Ecuador might be poor, but it has proved it can support a first-tier mall.

Plaza San Marino, an upscale shopping center in Guayaquil, a major city in the western part of the country, is closing in on its one-year anniversary, and its developers say they have reason to celebrate.

The 485,000-square-foot center attracts about 800,000 visitors a month and posts up to $300 in sales per square foot — not bad in a country where 70 percent of the population lives below the poverty level and per capita gross domestic product is $3,200, according to the CIA World Factbook.

“[The sales per square foot] is an enormous number when you look at the incomes of the people who live in Guayaquil,” said John Clark, president emeritus of Development Design Group, the Baltimore-based architecture firm that designed the project.

Plaza San Marino’s mix of local and international tenants includes Hugo Boss, Polo Ralph Lauren, Skechers, Tommy Hilfiger and Tower Records. The Ecuador-based retailers include department stores Etafashion and Deprati Hogar.

Though most of the city’s 2 million residents can’t afford to shop regularly in the stores, people do come to San Marino to walk around and eat at the food court, which features U.S. fast-food restaurants, says Michel J. Deller, owner of Urbanizadora Naciones Unidas, the project’s developer and owner. Many of the Plaza’s international tenants are also at Quisentro, a mall owned by Deller’s company in Quito, the nation’s capital.

In addition to such high-income local shoppers as there may be, San Marino is also frequented by tourists who come to Ecuador from other South American countries, and by Europeans, Deller says. “We’ve had people come from everywhere.”
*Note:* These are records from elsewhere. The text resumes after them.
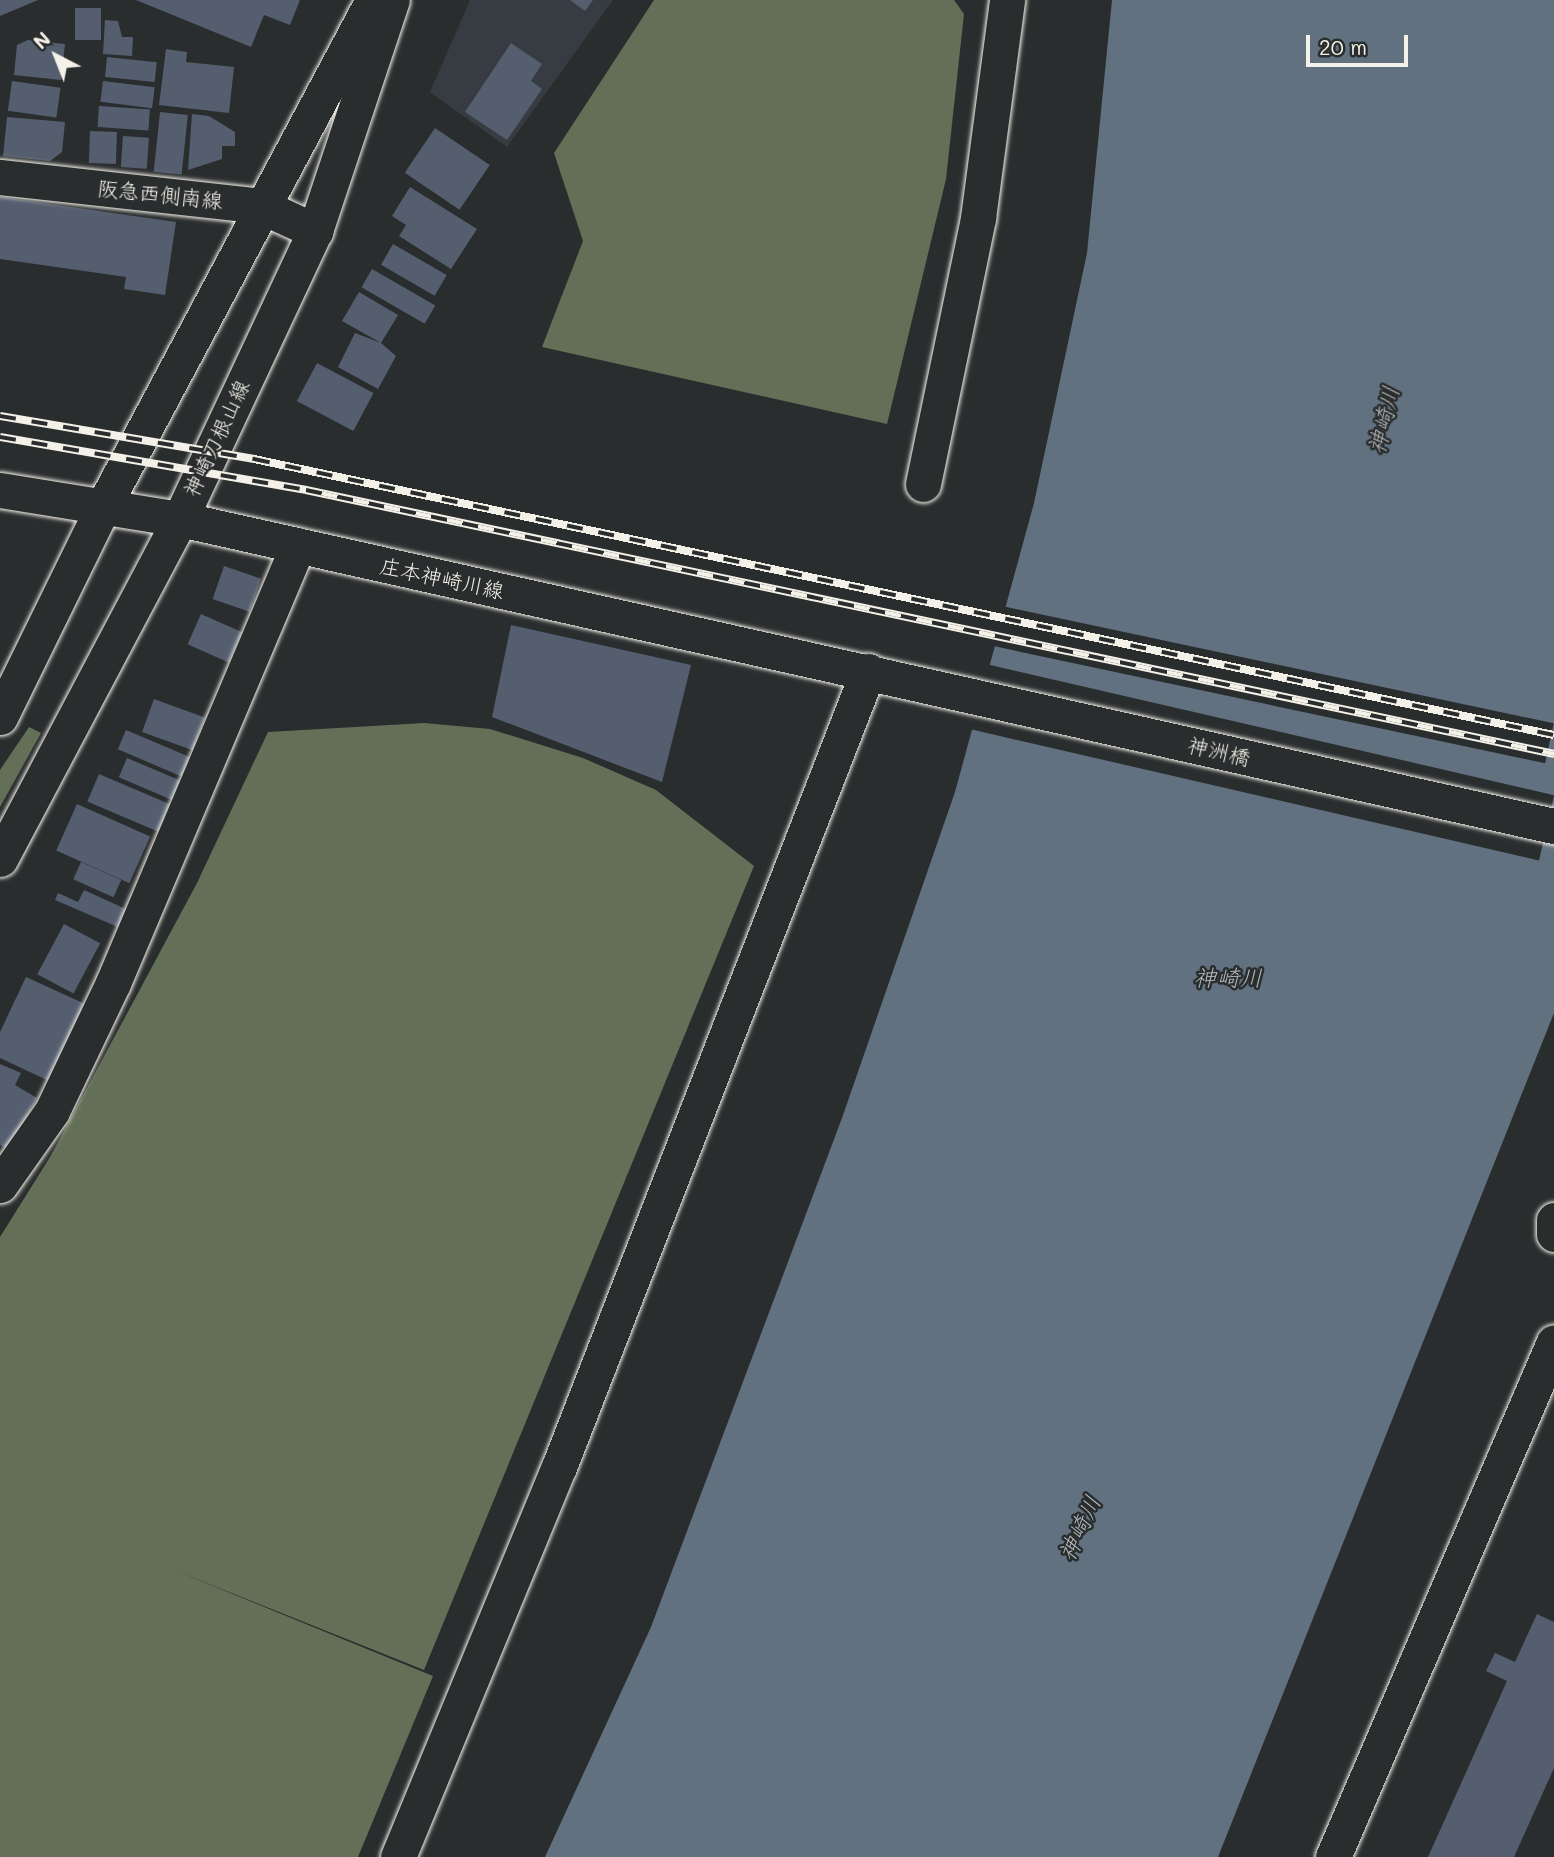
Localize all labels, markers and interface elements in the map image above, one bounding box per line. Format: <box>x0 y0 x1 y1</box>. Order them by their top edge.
north arrow <box>21 21 91 91</box>
scale bar <box>1309 21 1410 65</box>
text: N <box>28 26 55 54</box>
text: 20 m <box>1319 33 1367 60</box>
street label: 阪急西側南線 <box>96 175 224 213</box>
street label: 神崎刀根山線 <box>178 376 254 500</box>
water label: 神崎川 <box>1362 383 1404 457</box>
street label: 庄本神崎川線 <box>378 553 506 603</box>
street label: 神洲橋 <box>1185 732 1253 770</box>
water label: 神崎川 <box>1194 963 1262 991</box>
water label: 神崎川 <box>1052 1491 1106 1565</box>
There isn’t anything in the States that looks like San Marino, says Clark. The center is a three-level enclosed mall; each level has outdoor space with open-air cafés and restaurants. But if he had to compare it to a U.S. center, Clark says, it would probably be CocoWalk in Coconut Grove, Fla., near Miami.
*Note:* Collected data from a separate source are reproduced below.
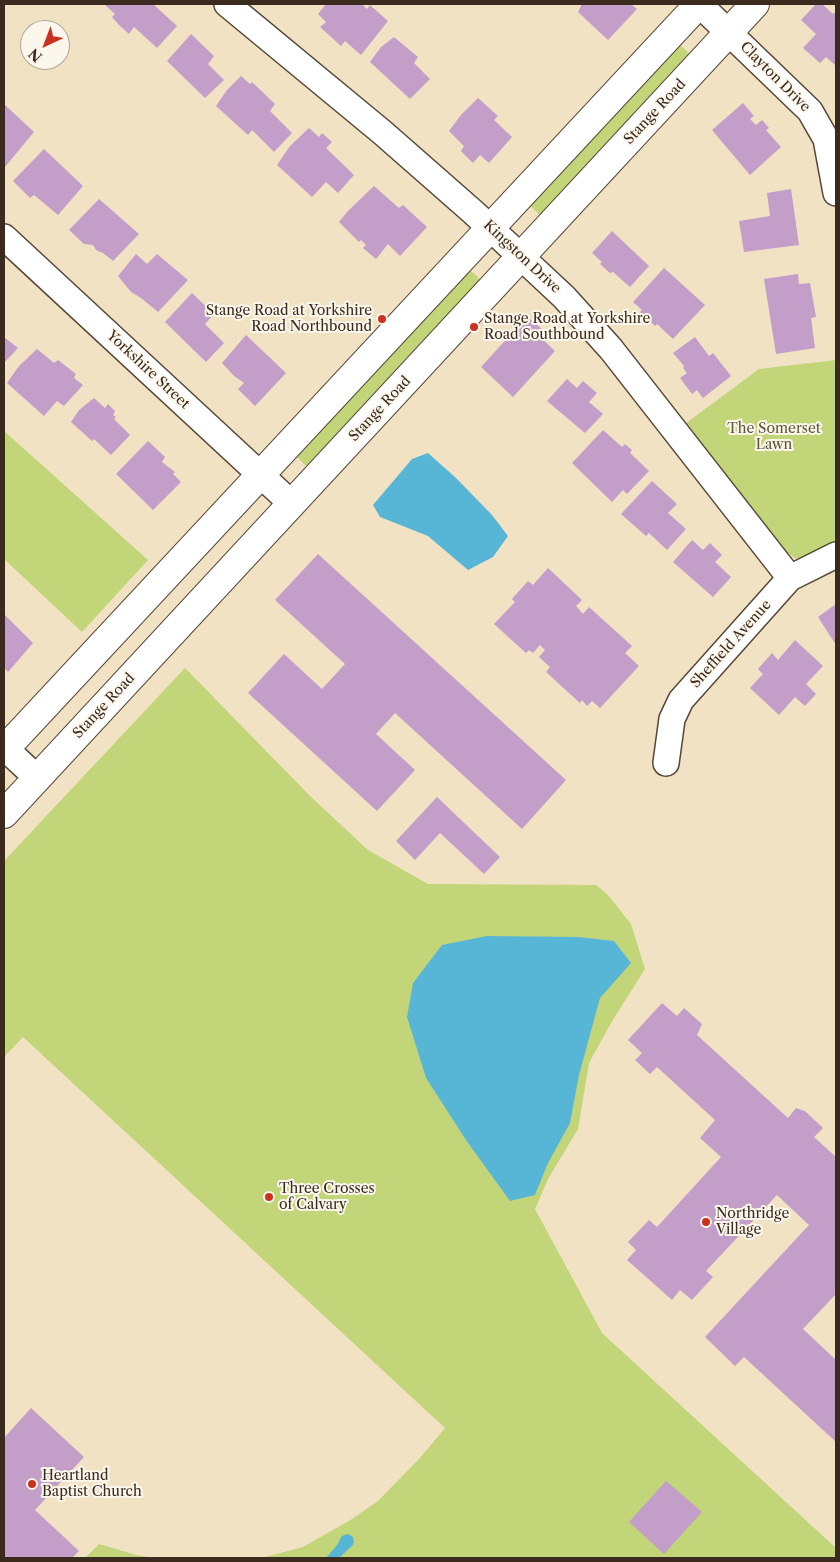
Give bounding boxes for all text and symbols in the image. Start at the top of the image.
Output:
north arrow [20,20,70,70]
street label: Clayton Drive [736,38,814,116]
text: N [25,45,46,66]
street label: Stange Road [621,76,689,148]
street label: Kingston Drive [480,217,564,297]
place label: Stange Road at Yorkshire Road Northbound [206,303,372,336]
place label: Stange Road at Yorkshire Road Southbound [484,311,650,344]
marker: Stange Road at Yorkshire Road Northbound [376,313,388,325]
marker: Stange Road at Yorkshire Road Southbound [468,321,480,333]
street label: Yorkshire Street [103,327,193,413]
street label: Stange Road [346,373,414,445]
park label: The Somerset Lawn [727,421,821,454]
street label: Sheffield Avenue [687,597,775,691]
street label: Stange Road [70,670,138,742]
place label: Three Crosses of Calvary [279,1181,375,1214]
marker: Three Crosses of Calvary [263,1191,275,1203]
place label: Northridge Village [716,1206,789,1238]
marker: Northridge Village [700,1216,712,1228]
place label: Heartland Baptist Church [42,1468,142,1500]
marker: Heartland Baptist Church [26,1478,38,1490]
Many of the materials used to build the center, which is designed in a Spanish colonial style, were handcrafted on-site, Clark says. Local artisans hand-carved much of the center’s concrete, and the iron for the detailed handrails and fixtures was cast on-site.

“It’s a completely different way of construction,” Clark said. “You get a wonderful [feel] of permanence you don’t get from American shopping centers.”

It’s also different from what has been built in South America lately, which Clark calls a “poor rendition of contemporary architecture.” The design for San Marino was taken from older parts of the city, he says.

Urbanizadora Naciones is so impressed with San Marino’s first year of business that it has decided to incorporate some of its open-air features into Quicentro, its enclosed Quito mall. The company is in the process of expanding Quisentro from 350,000 square feet to 420,000 square feet. It expects to complete the work by the end of next year.